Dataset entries
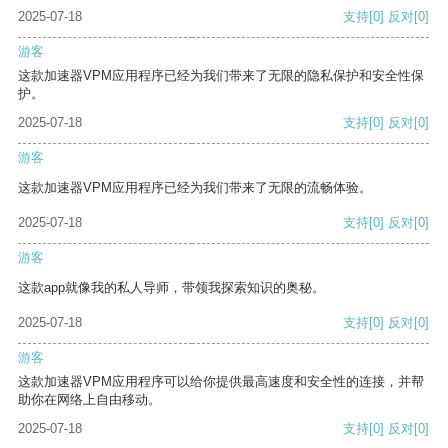
2025-07-18
支持
[0]
反对
[0]
游客
这款加速器VPM应用程序已经为我们带来了无限的隐私保护和安全性保
护。
2025-07-18
支持
[0]
反对
[0]
游客
这款加速器VPM应用程序已经为我们带来了无限的流畅体验。
2025-07-18
支持
[0]
反对
[0]
游客
这款app就像我的私人导师，带领我探索知识的奥秘。
2025-07-18
支持
[0]
反对
[0]
游客
这款加速器VPM应用程序可以给你提供最高速度和安全性的连接，并帮
助你在网络上自由移动。
2025-07-18
支持
[0]
反对
[0]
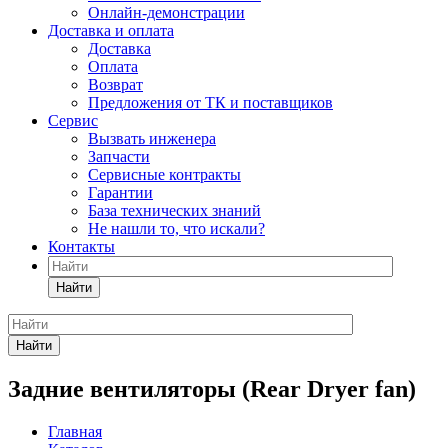
Онлайн-демонстрации
Доставка и оплата
Доставка
Оплата
Возврат
Предложения от ТК и поставщиков
Сервис
Вызвать инженера
Запчасти
Сервисные контракты
Гарантии
База технических знаний
Не нашли то, что искали?
Контакты
Найти
Найти
Задние вентиляторы (Rear Dryer fan)
Главная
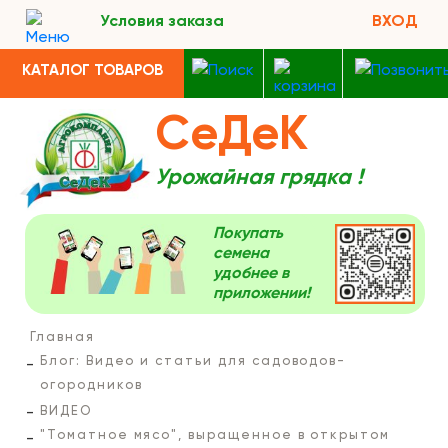
Условия заказа
ВХОД
КАТАЛОГ ТОВАРОВ
СеДеК
Урожайная грядка !
Покупать
семена
удобнее в
приложении!
Главная
Блог: Видео и статьи для садоводов-
огородников
ВИДЕО
"Томатное мясо", выращенное в открытом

#### WORK ORDER:
Copy out every line of text in the listing word for word, in the same order, and leave out the picture markers.

#### YOUR RESPONSE:
2025-07-18
支持
[0]
反对
[0]
游客
这款加速器VPM应用程序已经为我们带来了无限的隐私保护和安全性保
护。
2025-07-18
支持
[0]
反对
[0]
游客
这款加速器VPM应用程序已经为我们带来了无限的流畅体验。
2025-07-18
支持
[0]
反对
[0]
游客
这款app就像我的私人导师，带领我探索知识的奥秘。
2025-07-18
支持
[0]
反对
[0]
游客
这款加速器VPM应用程序可以给你提供最高速度和安全性的连接，并帮
助你在网络上自由移动。
2025-07-18
支持
[0]
反对
[0]
Онлайн-демонстрации
Доставка и оплата
Доставка
Оплата
Возврат
Предложения от ТК и поставщиков
Сервис
Вызвать инженера
Запчасти
Сервисные контракты
Гарантии
База технических знаний
Не нашли то, что искали?
Контакты
Найти
Найти
Задние вентиляторы (Rear Dryer fan)
Главная
Условия заказа
ВХОД
КАТАЛОГ ТОВАРОВ
СеДеК
Урожайная грядка !
Покупать
семена
удобнее в
приложении!
Главная
Блог: Видео и статьи для садоводов-
огородников
ВИДЕО
"Томатное мясо", выращенное в открытом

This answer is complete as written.